После секундного колебания Курц решился, голос его посуровел. Он бросил вопросительный взгляд на своего спутника, и Литвак ответил еле заметным ободряющим кивком.
– Нед, – сказал Курц, – откровенно говоря, мы не были уверены, что в настоящих обстоятельствах это уместно.
– Какие обстоятельства вы имеете в виду? – воскликнул Нед. У него промелькнула мысль, что их смущает этическая сторона дела. – Господи, да за кого вы нас тут принимаете! Хотите предложить ей контракт -предлагайте. И никаких разрешений от меня не требуется. Придет время, и я затребую свои комиссионные, не беспокойтесь!
Сказал и притих, потому что у них у обоих были такие каменные лица – как потом объяснял он Марджори, – словно они наглотались тухлых устриц. Прямо вместе с раковинами.
Литвак аккуратно промокнул салфеткой тонкие губы.
– Можно задать вам вопрос, сэр?
– Конечно, дорогой, – сказал весьма озадаченный Нед.
– Каковы, по вашему мнению, возможности Чарли в плане интервью?

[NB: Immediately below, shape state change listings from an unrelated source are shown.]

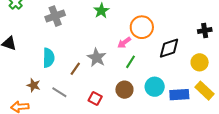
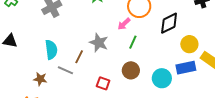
yellow circle: (200, 62) -> (189, 44), moved
cyan circle: (155, 87) -> (162, 78), moved
gray line: (59, 92) -> (65, 70), moved

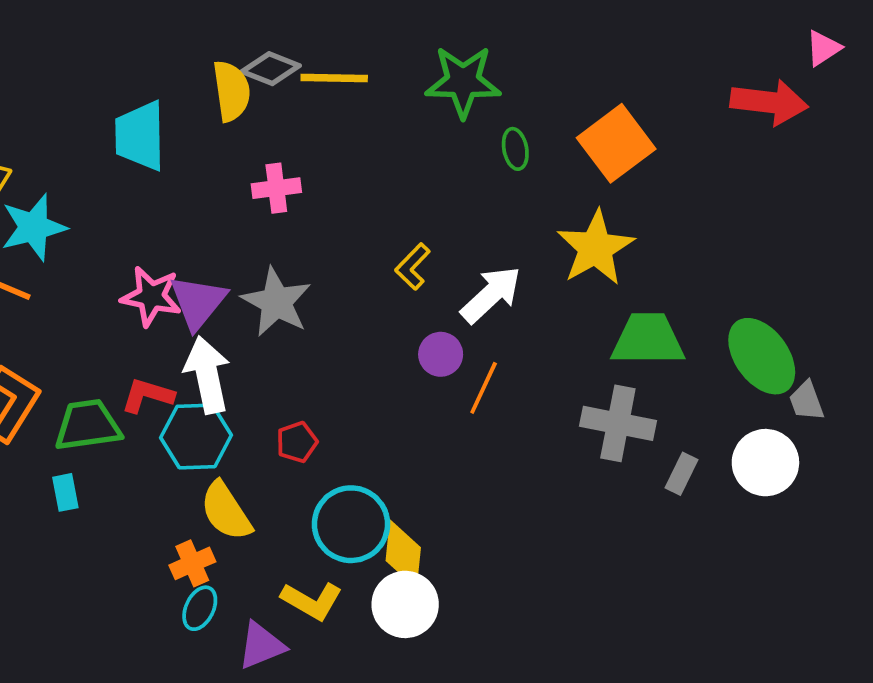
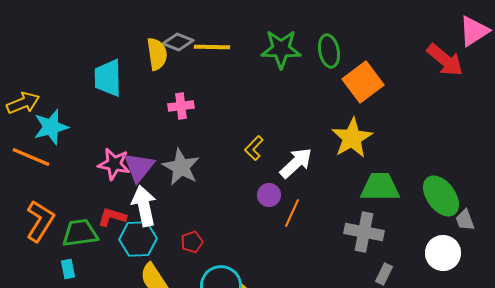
pink triangle: (823, 48) -> (474, 31), size x1.6
red arrow: (769, 102) -> (445, 60), turned 33
green ellipse: (515, 149) -> (329, 51), moved, size x1.5
gray rectangle: (681, 474) -> (384, 274), moved

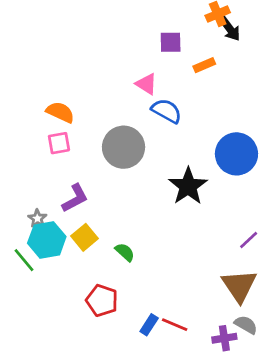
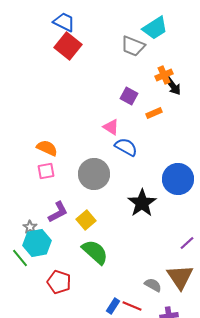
purple square: (171, 42) -> (129, 96), turned 30
yellow square: (85, 237) -> (86, 220), moved
green semicircle: (125, 252) -> (95, 252), size x1.8
red pentagon: (102, 301) -> (59, 282), moved
gray semicircle: (246, 325) -> (153, 285), moved

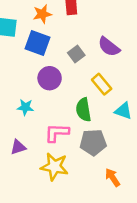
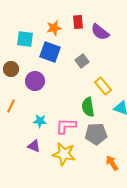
purple semicircle: (109, 47) -> (100, 32), moved
purple circle: (50, 78) -> (35, 81), moved
cyan star: (25, 107) -> (40, 121), moved
purple triangle: (18, 147) -> (34, 146), moved, turned 40

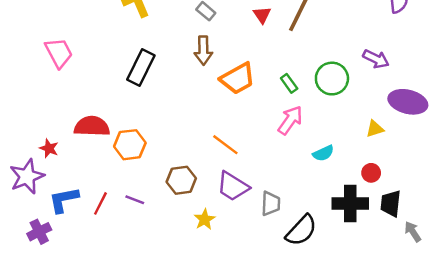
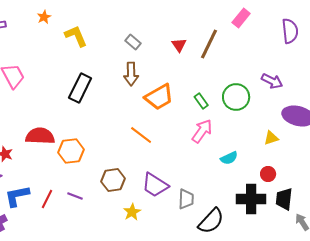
orange line: (225, 145) -> (141, 135), moved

Нед опустил на стол бокал с кларетом.
– Интервью? Ну, если вас тревожит это, можете мне поверить, она на них держится совершенно естественно. Прекрасно держится. Нюхом чует, что надо журналистам. ей только намекни, и она все сделает наилучшим образом. Настоящий хамелеон – вот что она такое. В последнее время, может, немножко растренировалась, но надо будет – все вспомнит моментально, сами увидите. Насчет этого не волнуйтесь, все будет в порядке. – Для пущей убедительности он сопроводил свои слова щедрым глотком вина. – Да. В порядке.

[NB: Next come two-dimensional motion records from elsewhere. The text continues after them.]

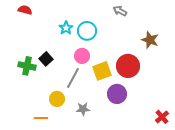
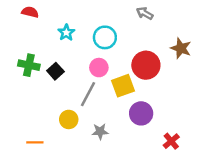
cyan star: (66, 28) -> (66, 33), moved
green cross: (27, 66) -> (29, 65), moved
red circle: (128, 66) -> (146, 65), moved
red cross: (162, 117) -> (171, 141), moved
orange line: (41, 118) -> (35, 142), moved

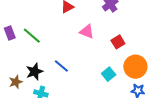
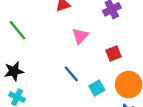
pink triangle: (87, 32) -> (80, 36), turned 42
blue line: (61, 66) -> (71, 74), moved

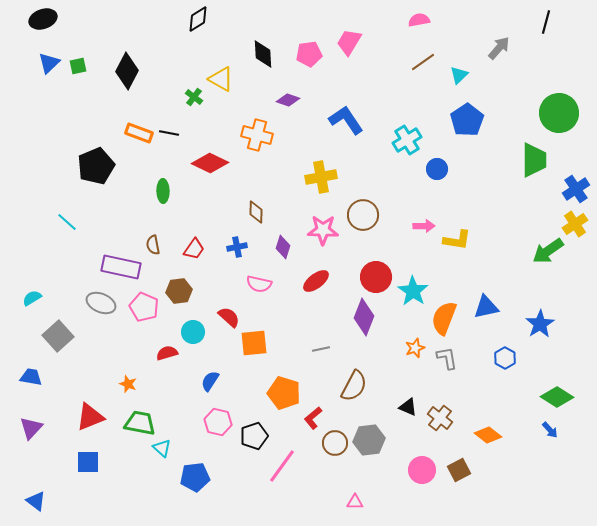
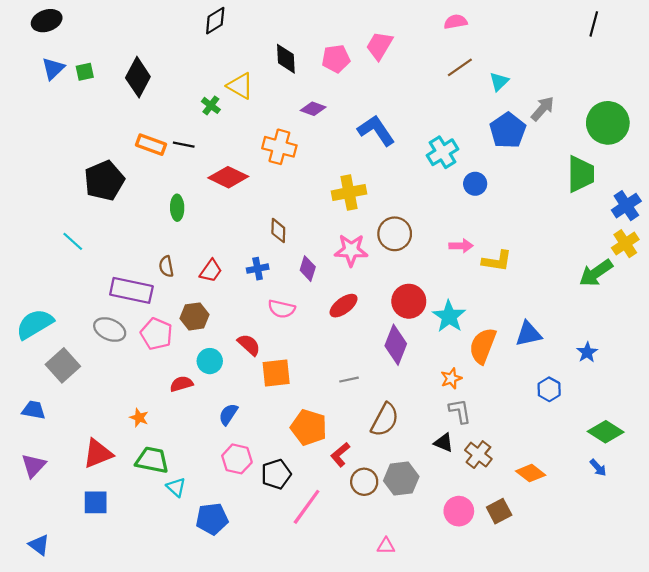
gray arrow: (499, 48) -> (543, 109), moved
cyan semicircle: (32, 298) -> (35, 324), size x1.8
blue star: (540, 324) -> (587, 352), size x0.7
gray L-shape: (447, 358) -> (460, 411), moved

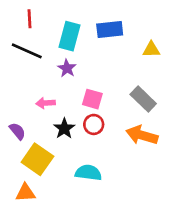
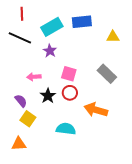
cyan rectangle: (70, 36) -> (52, 27), turned 45
purple semicircle: (17, 131) -> (21, 101), moved
orange arrow: (142, 135) -> (96, 110), moved
yellow square: (37, 159) -> (28, 119), size x0.7

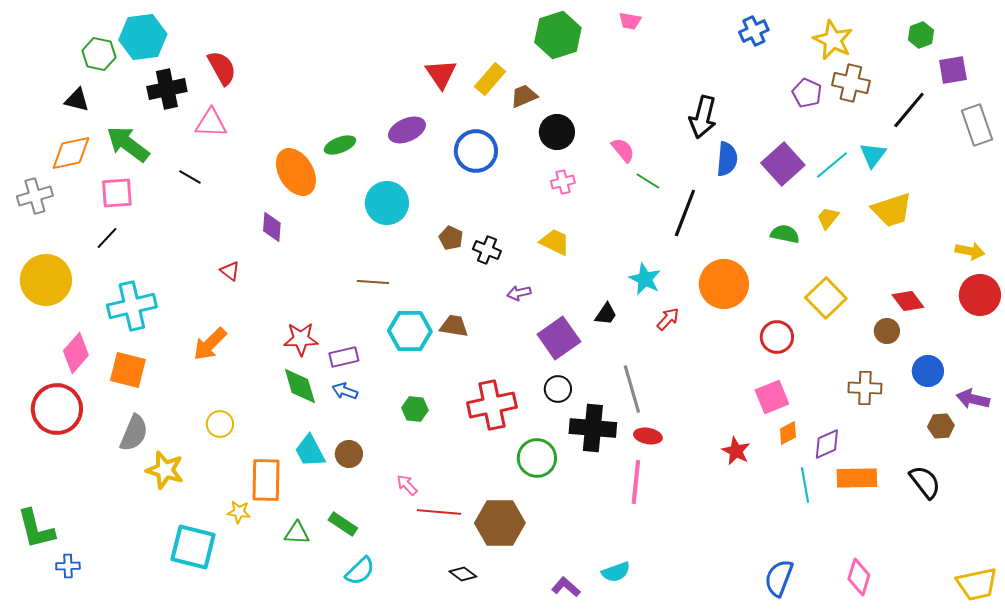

Но информация эта, вопреки ожиданиям Неда, вовсе не воодушевила Литвака. Наморщив губы в гримасе озабоченности и неодобрения, он принялся собирать крошки на скатерти, катая их своими длинными, тонкими пальцами. Нед поначалу и сам пригорюнился, а затем все-таки поднял голову в надежде как-то переломить воцарившееся за столом тоскливое настроение.
– Ну, голубчик, – несколько неуверенно начал он, – ну не сидите вы с таким видом! Чем вас смущает интервью Чарли? Другие девушки двух слов связать не могут! Если вам такиенужны, у меня их сколько угодно!